*** Block opens ***

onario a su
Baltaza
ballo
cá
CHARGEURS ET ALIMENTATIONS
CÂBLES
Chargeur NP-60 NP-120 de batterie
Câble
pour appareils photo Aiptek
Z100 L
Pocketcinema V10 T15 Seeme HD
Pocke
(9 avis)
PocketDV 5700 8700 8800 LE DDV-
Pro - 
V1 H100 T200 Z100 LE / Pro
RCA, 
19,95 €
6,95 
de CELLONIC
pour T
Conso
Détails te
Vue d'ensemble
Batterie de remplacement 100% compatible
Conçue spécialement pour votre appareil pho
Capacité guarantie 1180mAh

*** Block closes ***
*** Block opens ***

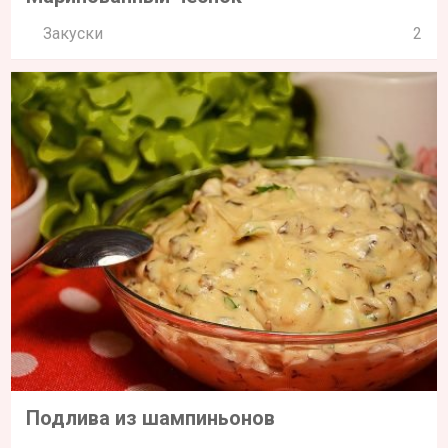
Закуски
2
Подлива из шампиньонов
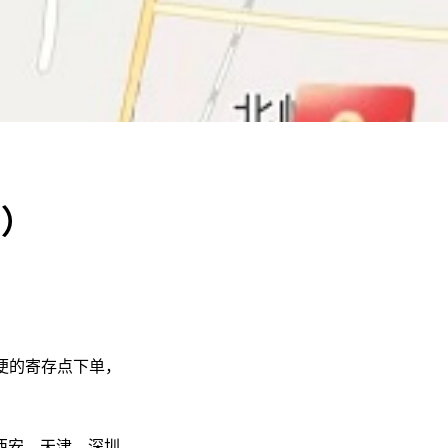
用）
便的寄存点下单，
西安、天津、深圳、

*** Block closes ***

### Task description
Print the data without any change, from the line containing "onario a su" through the line containing "Capacité guarantie 1180mAh", both included.

### Expected answer
onario a su
Baltaza
ballo
cá
CHARGEURS ET ALIMENTATIONS
CÂBLES
Chargeur NP-60 NP-120 de batterie
Câble
pour appareils photo Aiptek
Z100 L
Pocketcinema V10 T15 Seeme HD
Pocke
(9 avis)
PocketDV 5700 8700 8800 LE DDV-
Pro - 
V1 H100 T200 Z100 LE / Pro
RCA, 
19,95 €
6,95 
de CELLONIC
pour T
Conso
Détails te
Vue d'ensemble
Batterie de remplacement 100% compatible
Conçue spécialement pour votre appareil pho
Capacité guarantie 1180mAh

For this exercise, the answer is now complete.